# Вопросы
1) Кто, согласно отрывку о слухах о покушении в Берлине, передал рассказчику два предупреждения?
2) Назовите все места, где, судя по отрывку о слухах о покушении в Берлине, находился рассказчик.
3) Продолжите отрывок о слухах о покушении в Берлине, начиная сразу после его последней фразы.

# Фрагмент текста
..............................
Официальная версия была приблизительно такова, Один из арестованных, в связи с раскрытием нового заговора немецких монархистов, сделал будто бы заявление следователю в том смысле, что русские белогвардейцы затевают в ближайшие дни покушение на Троцкого, находящегося в Берлине. Нужно сказать, что немецкая дипломатия, с которой была согласована моя поездка, намеренно не сообщила о ней полиции ввиду слишком большого наличия в ее рядах монархических элементов. Полиция отнеслась к показанию арестованного монархиста с недоверием, но все же проверила показание о моем нахождении в клинике: к ее величайшему изумлению, оно подтвердилось. Так как справки наводились и через профессоров, то я получил одновременно два предупреждения: через ассистента и через полицейского советника. Готовилось ли на самом деле покушение и действительно ли полиция узнала обо мне через арестованного монархиста, этого я, разумеется, не знаю по сей день. Но подозреваю, что дело было проще. Дипломатия, надо полагать, "тайны" не удержала, а полиция, обидевшись за недоверие, решила показать не то Штреземану, не то мне, что без ее участия нельзя благополучно удалить миндалевидные железы. Так или иначе, но клиника была перевернута вверх дном, а я под могучей защитой от проблематических врагов переселился в посольство. В немецкую печать проникли позже слабые и неуверенные отголоски этой истории; видимо, ей никто не хотел верить.
..............................
# Предоставленные данные

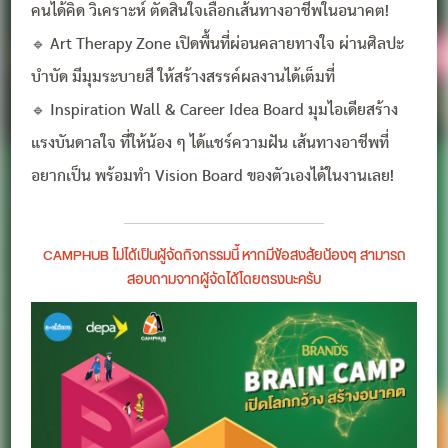
คนได้คิด วิเคราะห์ ตัดสินใจเลือกเส้นทางอาชีพในอนาคต!
🔹 Art Therapy Zone เปิดพื้นที่ผ่อนคลายทางใจ ผ่านศิลปะ
บำบัด มีมุมระบายสี ให้สร้างสรรค์ผลงานได้เต็มที่
🔹 Inspiration Wall & Career Idea Board มุมไอเดียสร้าง
แรงบันดาลใจ ที่ให้น้อง ๆ ได้แชร์ความฝัน เส้นทางอาชีพที่
อยากเป็น พร้อมทำ Vision Board ของตัวเองได้ในงานเลย!
CAMPHUB ไม่ได้เป็นผู้จัดกิจกรรมนี้ หากมีข้อสงสัยน้องๆ สามารถ
สอบถามจากผู้จัดได้โดยตรงนะครับ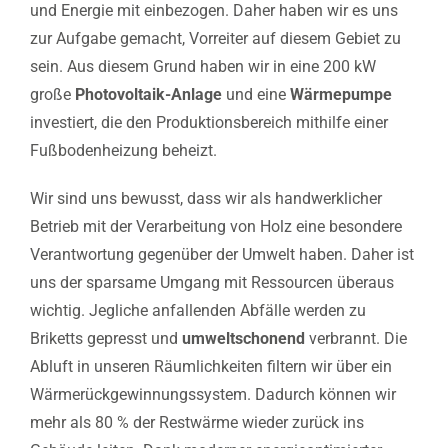
und Energie mit einbezogen. Daher haben wir es uns
zur Aufgabe gemacht, Vorreiter auf diesem Gebiet zu
sein. Aus diesem Grund haben wir in eine 200 kW
große
Photovoltaik-Anlage
und eine
Wärmepumpe
investiert, die den Produktionsbereich mithilfe einer
Fußbodenheizung beheizt.
Wir sind uns bewusst, dass wir als handwerklicher
Betrieb mit der Verarbeitung von Holz eine besondere
Verantwortung gegenüber der Umwelt haben. Daher ist
uns der sparsame Umgang mit Ressourcen überaus
wichtig. Jegliche anfallenden Abfälle werden zu
Briketts gepresst und
umweltschonend
verbrannt. Die
Abluft in unseren Räumlichkeiten filtern wir über ein
Wärmerückgewinnungssystem. Dadurch können wir
mehr als 80 % der Restwärme wieder zurück ins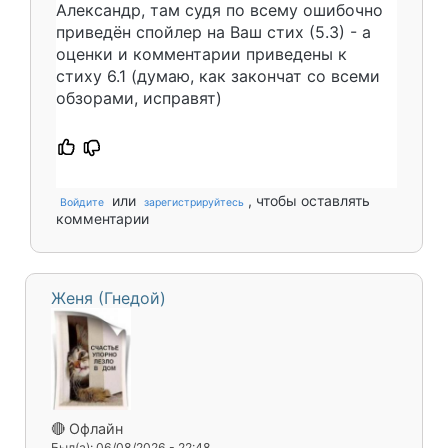
Александр, там судя по всему ошибочно
приведён спойлер на Ваш стих (5.3) - а
оценки и комментарии приведены к
стиху 6.1 (думаю, как закончат со всеми
обзорами, исправят)
или
, чтобы оставлять
Войдите
зарегистрируйтесь
комментарии
Женя (Гнедой)
🔴 Офлайн
Был(а): 06/08/2026 - 22:48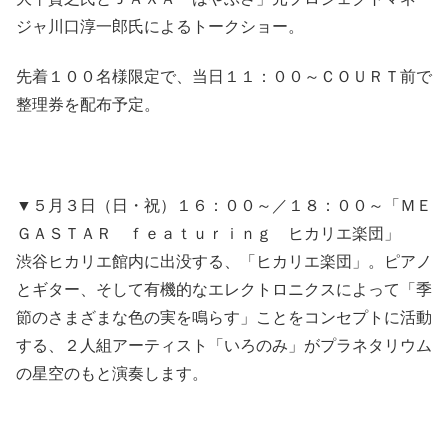
ジャ川口淳一郎氏によるトークショー。
先着１００名様限定で、当日１１：００～ＣＯＵＲＴ前で
整理券を配布予定。
▼５月３日（日・祝）１６：００～／１８：００～「ＭＥ
ＧＡＳＴＡＲ ｆｅａｔｕｒｉｎｇ ヒカリエ楽団」
渋谷ヒカリエ館内に出没する、「ヒカリエ楽団」。ピアノ
とギター、そして有機的なエレクトロニクスによって「季
節のさまざまな色の実を鳴らす」ことをコンセプトに活動
する、２人組アーティスト「いろのみ」がプラネタリウム
の星空のもと演奏します。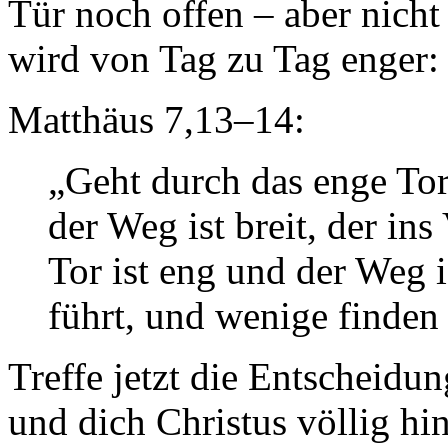
Tür noch offen – aber nicht
wird von Tag zu Tag enger:
Matthäus 7,13–14:
„Geht durch das enge Tor
der Weg ist breit, der in
Tor ist eng und der Weg 
führt, und wenige finden 
Treffe jetzt die Entscheid
und dich Christus völlig hi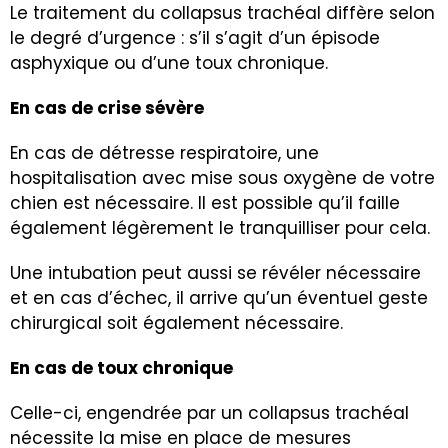
Le traitement du collapsus trachéal diffère selon
le degré d’urgence : s’il s’agit d’un épisode
asphyxique ou d’une toux chronique.
En cas de crise sévère
En cas de détresse respiratoire, une
hospitalisation avec mise sous oxygène de votre
chien est nécessaire. Il est possible qu’il faille
également légèrement le tranquilliser pour cela.
Une intubation peut aussi se révéler nécessaire
et en cas d’échec, il arrive qu’un éventuel geste
chirurgical soit également nécessaire.
En cas de toux chronique
Celle-ci, engendrée par un collapsus trachéal
nécessite la mise en place de mesures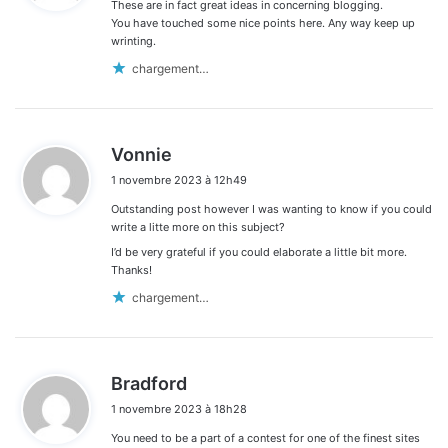
These are in fact great ideas in concerning blogging.
:
You have touched some nice points here. Any way keep up
wrinting.
chargement…
d
Vonnie
i
1 novembre 2023 à 12h49
t
Outstanding post however I was wanting to know if you could
:
write a litte more on this subject?
I’d be very grateful if you could elaborate a little bit more.
Thanks!
chargement…
d
Bradford
i
1 novembre 2023 à 18h28
t
You need to be a part of a contest for one of the finest sites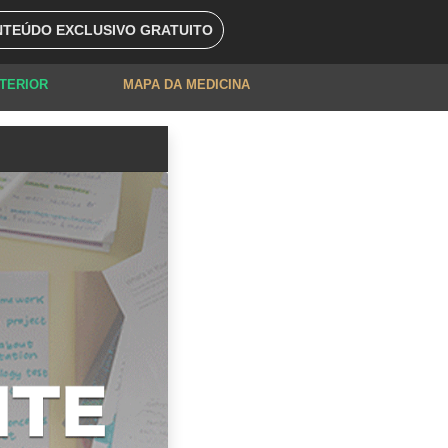
TEÚDO EXCLUSIVO GRATUITO
XTERIOR
MAPA DA MEDICINA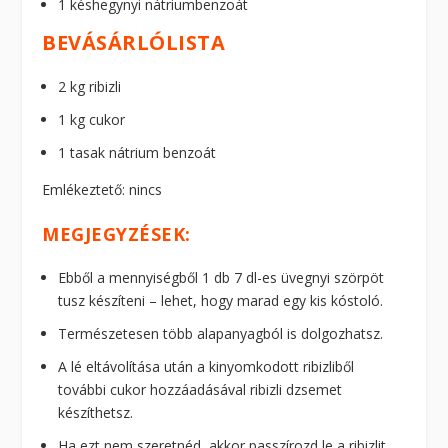
1 késhegynyi nátriumbenzoát
BEVÁSÁRLÓLISTA
2 kg ribizli
1 kg cukor
1 tasak nátrium benzoát
Emlékeztető: nincs
MEGJEGYZÉSEK:
Ebből a mennyiségből 1 db 7 dl-es üvegnyi szörpöt
tusz készíteni – lehet, hogy marad egy kis kóstoló.
Természetesen több alapanyagból is dolgozhatsz.
A lé eltávolítása után a kinyomkodott ribizliből
további cukor hozzáadásával ribizli dzsemet
készíthetsz.
Ha ezt nem szeretnéd, akkor passzírozd le a ribizlit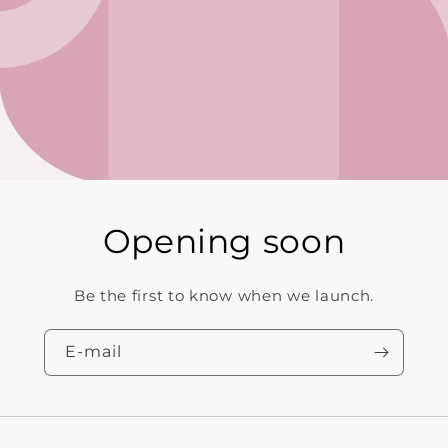
Opening soon
Be the first to know when we launch.
E‑mail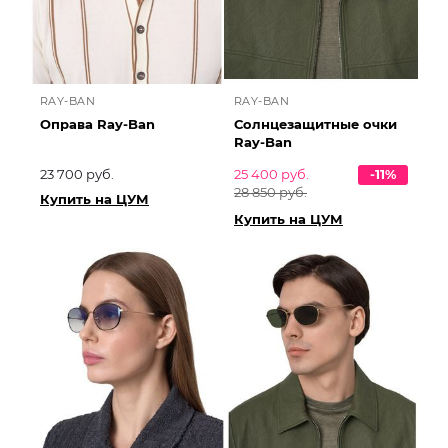
RAY-BAN
RAY-BAN
Оправа Ray-Ban
Солнцезащитные очки
Ray-Ban
23 700 руб.
25 400 руб.
-11%
28 850 руб.
Купить на ЦУМ
Купить на ЦУМ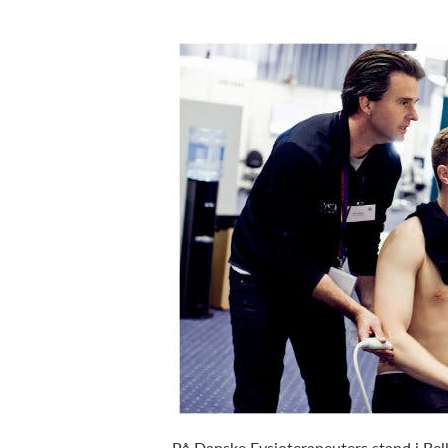
På Danske Fysioterapeuters stand i Bel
..............................
# Выполненные задания
1) Ассистент и полицейский советник.

2) Берлин, клиника, посольство.

3)
Дни моего пребывания в Берлине совпали с крупными европейскими событиями: всеобщей стачкой в Англии и переворотом Пилсудского в Польше. Оба эти события чрезвычайно углубили мои разногласия с эпигонами и предопределили более бурное развитие нашей дальнейшей борьбы. Об этом здесь надо сказать несколько слов. Сталин, Бухарин, а в первый период и Зиновьев считали венцом своей политики дипломатический блок между верхушкой советских профессиональных союзов и генеральным советом британских тред-юнионов. В своей провинциальной ограниченности Сталин воображал, что Персель и другие вожди тред-юнионов готовы или способны оказать в трудную минуту поддержку Советской республике против британской буржуазии. Что касается тред-юнионистских вождей, то они не без основания считали, что ввиду кризиса британского капитализма и растущего недовольства масс им выгодно иметь прикрытие слева, в виде ни к чему их не обязывающей официальной дружбы с вождями советских профессиональных союзов. Обе стороны тщательно ходили при этом вокруг да около, больше всего опасаясь называть вещи своими именами. Гнилая политика не раз уже расшибалась о большие события. Всеобщая стачка в мае 1926 г. явилась большим событием не только в жизни Англии, но и во внутренней жизни нашей партии.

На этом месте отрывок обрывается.